HIGH POINT, N.C. — High Point police say officers recently found these products at various vape and tobacco stores.
To be clear, THC sold under the names Delta 8 and Delta 10 is legal. Police said the problem with these products is that they violate trademark laws and are marketed to children.
This operation was done in partnership with the North Carolina Secretary of State’s Department, North Carolina Anti-Counterfeiting Task Force, North Carolina Liquor Enforcement Division and homeland security.
Police said investigators checked several tobacco and vape stores for trademark violations.

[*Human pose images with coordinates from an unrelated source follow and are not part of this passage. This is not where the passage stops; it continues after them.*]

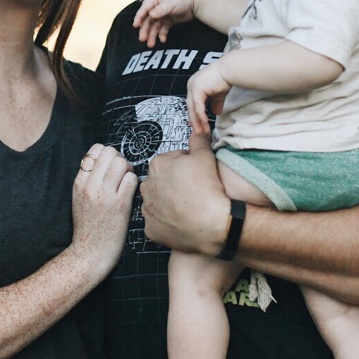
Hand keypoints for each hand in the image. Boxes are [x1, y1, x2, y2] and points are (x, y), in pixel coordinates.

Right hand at [69, 144, 136, 279]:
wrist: (90, 253)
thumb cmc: (88, 227)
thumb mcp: (79, 199)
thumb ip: (89, 180)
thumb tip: (106, 162)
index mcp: (79, 183)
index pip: (95, 150)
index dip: (107, 154)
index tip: (111, 166)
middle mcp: (90, 186)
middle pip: (110, 152)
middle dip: (120, 159)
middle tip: (122, 173)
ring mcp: (105, 195)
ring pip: (122, 162)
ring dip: (128, 169)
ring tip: (127, 182)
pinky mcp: (120, 205)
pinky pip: (131, 180)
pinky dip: (134, 183)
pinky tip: (131, 193)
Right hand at [132, 0, 196, 46]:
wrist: (196, 2)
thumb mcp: (171, 3)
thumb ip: (160, 10)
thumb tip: (150, 14)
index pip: (144, 9)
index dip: (139, 17)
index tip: (135, 25)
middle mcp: (157, 7)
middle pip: (148, 20)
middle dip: (145, 30)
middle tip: (142, 39)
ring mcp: (162, 14)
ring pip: (154, 26)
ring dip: (152, 35)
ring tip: (151, 45)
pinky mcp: (168, 20)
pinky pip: (163, 29)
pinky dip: (162, 34)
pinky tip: (163, 39)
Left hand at [142, 132, 227, 255]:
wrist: (212, 223)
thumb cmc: (208, 188)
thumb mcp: (205, 155)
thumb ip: (198, 139)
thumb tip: (197, 129)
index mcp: (157, 165)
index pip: (171, 161)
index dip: (186, 167)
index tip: (196, 175)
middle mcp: (146, 186)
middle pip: (162, 182)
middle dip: (174, 185)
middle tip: (193, 191)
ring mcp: (147, 209)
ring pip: (158, 202)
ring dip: (169, 203)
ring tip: (188, 208)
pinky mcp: (151, 229)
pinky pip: (158, 223)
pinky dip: (168, 223)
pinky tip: (182, 222)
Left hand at [185, 59, 229, 135]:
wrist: (229, 70)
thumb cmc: (225, 78)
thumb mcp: (218, 94)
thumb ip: (216, 103)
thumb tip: (216, 112)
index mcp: (195, 84)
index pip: (192, 102)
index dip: (194, 114)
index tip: (197, 124)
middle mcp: (191, 84)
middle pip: (190, 107)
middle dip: (195, 120)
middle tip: (199, 131)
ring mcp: (193, 87)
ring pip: (193, 109)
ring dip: (198, 121)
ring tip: (202, 131)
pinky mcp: (197, 90)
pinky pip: (198, 107)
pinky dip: (201, 117)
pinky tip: (205, 124)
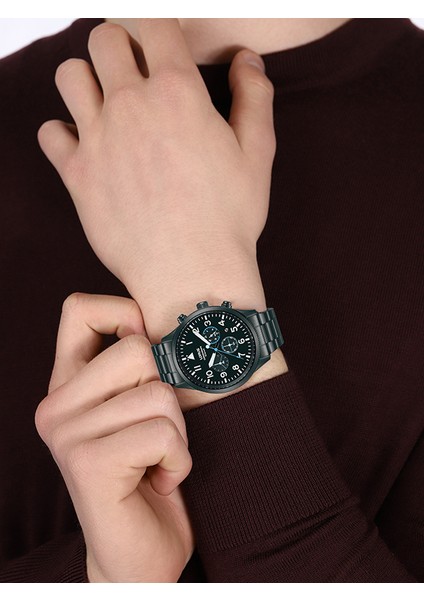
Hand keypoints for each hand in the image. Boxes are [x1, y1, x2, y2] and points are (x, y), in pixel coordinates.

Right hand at [35, 293, 193, 581]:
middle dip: (167, 394)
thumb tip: (152, 324)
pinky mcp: (87, 463)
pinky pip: (163, 433)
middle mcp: (56, 405)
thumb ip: (137, 367)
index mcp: (67, 385)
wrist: (140, 556)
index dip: (125, 315)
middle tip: (155, 435)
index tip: (148, 358)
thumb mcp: (141, 410)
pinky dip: (178, 461)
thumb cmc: (151, 473)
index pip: (79, 309)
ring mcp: (66, 433)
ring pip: (159, 393)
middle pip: (138, 349)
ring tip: (156, 463)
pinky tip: (159, 482)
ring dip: (176, 433)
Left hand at [38, 19, 275, 345]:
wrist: (192, 274)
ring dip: (87, 80)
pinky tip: (88, 147)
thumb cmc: (229, 218)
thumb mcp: (258, 153)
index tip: (164, 47)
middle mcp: (130, 106)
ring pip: (70, 75)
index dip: (159, 28)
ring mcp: (98, 139)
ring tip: (107, 105)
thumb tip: (246, 59)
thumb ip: (255, 96)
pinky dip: (64, 132)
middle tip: (136, 74)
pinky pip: (50, 132)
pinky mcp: (77, 176)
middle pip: (104, 39)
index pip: (153, 23)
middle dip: (120, 47)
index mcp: (177, 91)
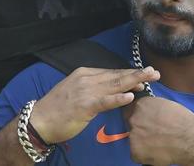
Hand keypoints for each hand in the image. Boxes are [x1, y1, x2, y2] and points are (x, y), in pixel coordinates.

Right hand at [30, 66, 159, 143]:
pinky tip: (130, 97)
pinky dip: (118, 98)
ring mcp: (85, 91)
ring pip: (114, 85)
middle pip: (117, 75)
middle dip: (137, 74)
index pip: (112, 72)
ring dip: (133, 82)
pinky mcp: (84, 105)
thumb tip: (114, 90)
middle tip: (155, 72)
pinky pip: (105, 101)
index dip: (130, 73)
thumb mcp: (77, 93)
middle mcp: (86, 79)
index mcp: (84, 74)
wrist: (39, 120)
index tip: (145, 73)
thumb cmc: (58, 109)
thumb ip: (94, 89)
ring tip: (148, 79)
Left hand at [124, 97, 193, 165]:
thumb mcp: (164, 104)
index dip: (139, 116)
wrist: (191, 139)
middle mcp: (134, 118)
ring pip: (133, 139)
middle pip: (131, 123)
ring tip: (158, 142)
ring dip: (142, 141)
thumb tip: (146, 111)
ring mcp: (133, 135)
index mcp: (141, 105)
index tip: (145, 121)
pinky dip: (144, 154)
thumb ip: (150, 106)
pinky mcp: (135, 151)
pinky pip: (136, 153)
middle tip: (153, 134)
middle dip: (140, 128)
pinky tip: (157, 151)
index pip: (131, 109)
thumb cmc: (183, 122)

Police said store owners and employees voluntarily handed over more than 8,800 counterfeit products.
These companies have received a warning. The total cost of the donated items was nearly $50,000.
Some of the products included were bongs, grinders, roach clips, vape cartridges, and gummies. Several stores also sold cans and bottles with hidden compartments, which police say are commonly used to hide narcotics.
Here’s a look at some of the items given out:
High Point Police said trademarks like Disney, Nintendo, Marvel, Frito-Lay, Kellogg’s, Mondelez (Oreo, Chips Ahoy and Sour Patch Kids), Coca-Cola and even Girl Scouts of the USA.
These companies have not authorized the use of their trademark on the products sold and the trademark laws are covered by NCGS 80-11.1.
Again, these companies have been given a warning, but violators can be charged with a misdemeanor or felony, depending on the value of the goods.
Store owners and employees also returned U-Pass and XStream Urine. These products violate NCGS 14.401.20, which cheats drug and alcohol testing.
The North Carolina Trademark Counterfeiting Task Force was established by the Secretary of State in 2004 to train local law enforcement officers to spot counterfeit branded products. They also contribute to strengthening multi-agency work by acting on the application of trademark law.
The task force has grown to 172 officers, representing law enforcement from across the state, including the High Point Police Department.
Since 2004, the Task Force has removed more than $190 million worth of counterfeit products from the streets.